On Wednesday, researchers announced in Nature Communications that they’d successfully implanted 3D-printed ovaries into mice and — drumroll please — healthy pups were eventually born. While the technology is still a ways from being successfully used in humans, it’s a big breakthrough, especially given all the problems we’ve had with 3D-printed functional biological materials.
Ovaries are, more or less, the reason we’re all here: They’re the site where human eggs are manufactured and stored until they’re ready to descend into the uterus to be ignored (thanks, birth control!) or turned into a child (if you’re into that). They also help to regulate the hormones coursing through the body.
Ovaries have (so far) proven difficult to replicate in a lab. Past attempts to 3D-print ovaries have failed, because ovarian follicles — which cradle the eggs until they’re full grown — have to be soft and flexible, but also strong enough so they won’t collapse when they’re implanted into the mouse or (one day, scientists hope) a human.
The latest research group seems to have struck the right balance, thanks to the microporous hydrogel they used as their printer ink. A combination of a fully thickened collagen-based gel and a watery solution, the hydrogel created a durable and pliable material.

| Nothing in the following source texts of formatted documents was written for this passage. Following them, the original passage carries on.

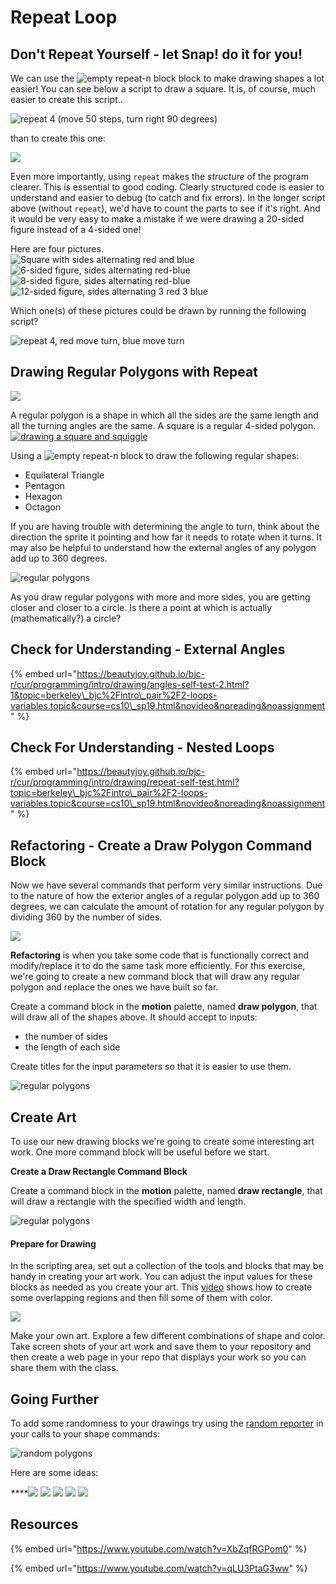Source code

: # Repeat Loop

## Don't Repeat Yourself - let Snap! do it for you!

We can use the ![empty repeat-n block](https://beautyjoy.github.io/bjc-r/img/blocks/repeat.png) block to make drawing shapes a lot easier! You can see below a script to draw a square. It is, of course, much easier to create this script..

  
![repeat 4 \(move 50 steps, turn right 90 degrees\)](https://bjc.edc.org/Sept2015/bjc-r/img/1-introduction/repeat-4%28move-50-turn-right-90%29.png)  


than to create this one:

![](https://bjc.edc.org/Sept2015/bjc-r/img/1-introduction/move-50-turn-right-90-%284-times%29.png)

Even more importantly, using `repeat` makes the _structure_ of the program clearer. This is essential to good coding. Clearly structured code is easier to understand and easier to debug \(to catch and fix errors\). In the longer script above \(without `repeat`\), we'd have to count the parts to see if it's right. And it would be very easy to make a mistake if we were drawing a 20-sided figure instead of a 4-sided one!

Here are four pictures.  
![Square with sides alternating red and blue](https://bjc.edc.org/Sept2015/bjc-r/img/1-introduction/Square-alternating-red-and-blue.png) ![6-sided figure, sides alternating red-blue](https://bjc.edc.org/Sept2015/bjc-r/img/1-introduction/6-sided-figure-alternating-red-and-blue.png) ![8-sided figure, sides alternating red-blue](https://bjc.edc.org/Sept2015/bjc-r/img/1-introduction/8-sided-figure-alternating-red-and-blue.png) ![12-sided figure, sides alternating 3 red 3 blue](https://bjc.edc.org/Sept2015/bjc-r/img/1-introduction/12-sided-figure-alternating-3-red-and-3-blue.png)  


Which one\(s\) of these pictures could be drawn by running the following script? 

![repeat 4, red move turn, blue move turn](https://bjc.edc.org/Sept2015/bjc-r/img/1-introduction/non-pseudo.png)

## Drawing Regular Polygons with Repeat

![](../.gitbook/assets/image%20%28108%29.png)

A regular polygon is a shape in which all the sides are the same length and all the turning angles are the same. A square is a regular 4-sided polygon.[![drawing a square and squiggle](https://beautyjoy.github.io/bjc-r/img/looping/drawing-regular-polygons.gif)](http://snap.berkeley.edu/snapsource/snap.html#open:https://beautyjoy.github.io/bjc-r/prog/loop/draw-square-and-squiggle.xml)

Using a ![empty repeat-n block](https://beautyjoy.github.io/bjc-r/img/blocks/repeat.png) to draw the following regular shapes:

* Equilateral Triangle
* Pentagon
* Hexagon
* Octagon

If you are having trouble with determining the angle to turn, think about the direction the sprite it pointing and how far it needs to rotate when it turns. It may also be helpful to understand how the external angles of any polygon add up to 360 degrees.

![regular polygons](https://github.com/hoc-labs/images/blob/main/racecar.gif?raw=true)

As you draw regular polygons with more and more sides, you are getting closer and closer to a circle. Is there a point at which is actually \(mathematically?\) a circle?

## Check for Understanding - External Angles

{% embed url="https://beautyjoy.github.io/bjc-r/cur/programming/intro/drawing/angles-self-test-2.html?1&topic=berkeley\_bjc%2Fintro\_pair%2F2-loops-variables.topic&course=cs10\_sp19.html&novideo&noreading&noassignment" %}

## Check For Understanding - Nested Loops

{% embed url="https://beautyjoy.github.io/bjc-r/cur/programming/intro/drawing/repeat-self-test.html?topic=berkeley\_bjc%2Fintro\_pair%2F2-loops-variables.topic&course=cs10\_sp19.html&novideo&noreading&noassignment" %}

## **Refactoring - Create a Draw Polygon Command Block**

Now we have several commands that perform very similar instructions. Due to the nature of how the exterior angles of a regular polygon add up to 360 degrees, we can calculate the amount of rotation for any regular polygon by dividing 360 by the number of sides.

![](../.gitbook/assets/image%20%2895%29.png)

**Refactoring** is when you take some code that is functionally correct and modify/replace it to do the same task more efficiently. For this exercise, we're going to create a new command block that will draw any regular polygon and replace the ones we have built so far.

Create a command block in the **motion** palette, named **draw polygon**, that will draw all of the shapes above. It should accept to inputs:

* the number of sides
* the length of each side

Create titles for the input parameters so that it is easier to use them.

![regular polygons](https://github.com/hoc-labs/images/blob/main/draw-polygon.png?raw=true)

## **Create Art**

To use our new drawing blocks we're going to create some interesting art work. One more command block will be useful before we start.

**Create a Draw Rectangle Command Block**

Create a command block in the **motion** palette, named **draw rectangle**, that will draw a rectangle with the specified width and length.

![regular polygons](https://github.com/hoc-labs/images/blob/main/draw-rect.png?raw=true)

#### Prepare for Drawing

In the scripting area, set out a collection of the tools and blocks that may be handy in creating your art work. You can adjust the input values for these blocks as needed as you create your art. This [video](https://www.youtube.com/embed/pthWazhu474?rel=0) shows how to create some overlapping regions and then fill some of them with color.

![](https://github.com/hoc-labs/images/blob/main/poly-video.png?raw=true)

Make your own art. Explore a few different combinations of shape and color. Take screen shots of your art work and save them to your repository and then create a web page in your  repo that displays your work so you can share them with the class.

## Going Further

To add some randomness to your drawings try using the [random reporter]() in your calls to your shape commands:

![random polygons](https://github.com/hoc-labs/images/blob/main/random-polys.png?raw=true)

Here are some ideas:

_\*\*\*\*_![](https://github.com/hoc-labs/images/blob/main/random-polys-2.png?raw=true) ![](https://github.com/hoc-labs/images/blob/main/random-polys-3.png?raw=true) ![](https://github.com/hoc-labs/images/blob/main/random-polys-4.png?raw=true) ![](https://github.com/hoc-labs/images/blob/main/just-reds.png?raw=true) ![](https://github.com/hoc-labs/images/blob/main/AbstractArtReflect.png?raw=true) 

## Resources

{% embed url="https://www.youtube.com/watch?v=XbZqfRGPom0" %}

{% embed url="https://www.youtube.com/watch?v=qLU3PtaG3ww" %}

The researchers also took the geometry of the ovary to the next level. The ovary is basically a scaffold for the soft, complicated network of follicles, so to create an artificial ovary, the researchers had to determine the right structure — a combination of angles and support beams — for their 3D-printed scaffolding. In cultures with only one support beam, the follicles struggled. But with two or three beams, the follicles thrived.
It was this refined multi-beam design, at optimal 60-degree angles, that was ultimately implanted into the test mice and created living, squeaking pups.
Temper your excitement, however: This success doesn’t mean we’ll have human children born from 3D-printed ovaries running around anytime soon. The structure of mice and human ovaries is fundamentally similar, but the size is drastically different. While the new implant worked in mice, researchers still have to figure out the right size, shape, and material for a 3D-printed human ovary.
That doesn’t mean there isn’t an incentive to try. Numerous factors can take a toll on human ovaries, from cancer to genetic mutations. Giving women a chance to have children or restore essential hormonal functions is a major — and noble — research priority.